The pintail measures about 560 mm (22 inches) in length. It is easily identified by its long neck and long pointed tail. The male has a brown head with a white streak running up each side of the head from the breast, which is also white. The upper parts and flanks are mainly grey and the undertail coverts are black.
Female and juvenile pintails (and males after moulting) are brown with darker streaks.
The bill is blue-grey and the legs greyish.
Pintails do not make a lot of noise – females have a quiet quack and the males a low-pitched whistle.
In flight, pintails can be distinguished from other ducks by their long necks, pointed wings and tapering tails. They sometimes fly high in small groups in a V formation.
Food for pintails consists of both plant and animal matter that is taken from the water, often by up-ending. Plant food includes pond weeds, sedges and grasses.

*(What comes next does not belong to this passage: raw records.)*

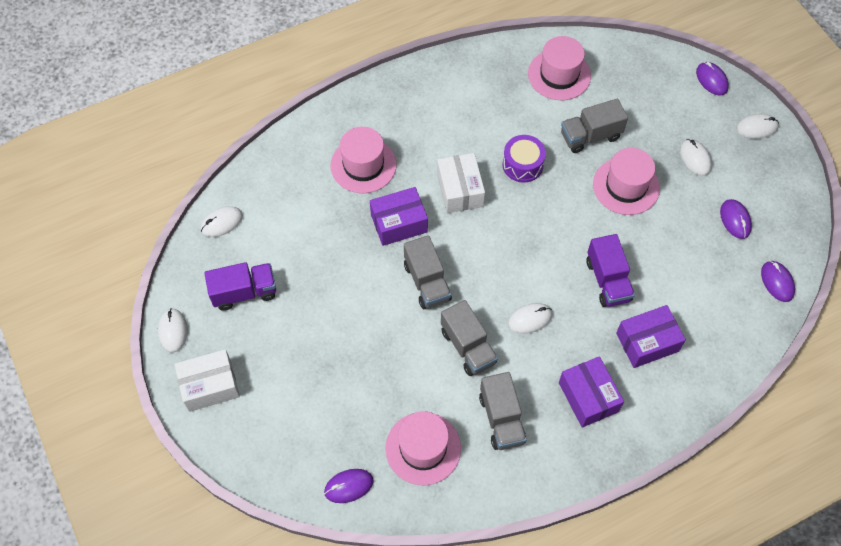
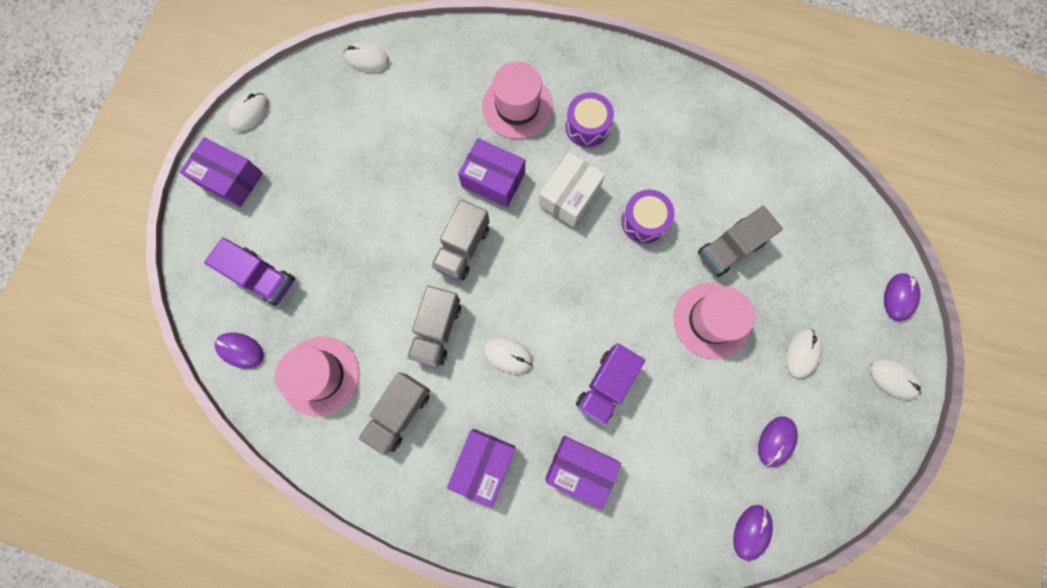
camera: 45 degrees right, 15 degrees up
(210, 386) = (230, 179): white box -> purple box
(244, 292) = (326, 129): purple truck -> purple truck (262, 277)
(423, 139) = (587, 126): none -> purple drum
(559, 75) = (762, 170): pink hat -> none
(590, 136) = (729, 248): grey truck -> grey truck turned 60 degrees counterclockwise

They will also eat water beetles, insect larvae and snails.
When breeding, a nest is made on the ground at a sheltered site within 200 metres of water. A hollow is lined with grass, leaves and down feathers supplied by the female. The female incubates up to nine eggs for three to four weeks, with the male often abandoning the female at this stage.
The young can feed themselves and swim soon after hatching and can fly at 40 days.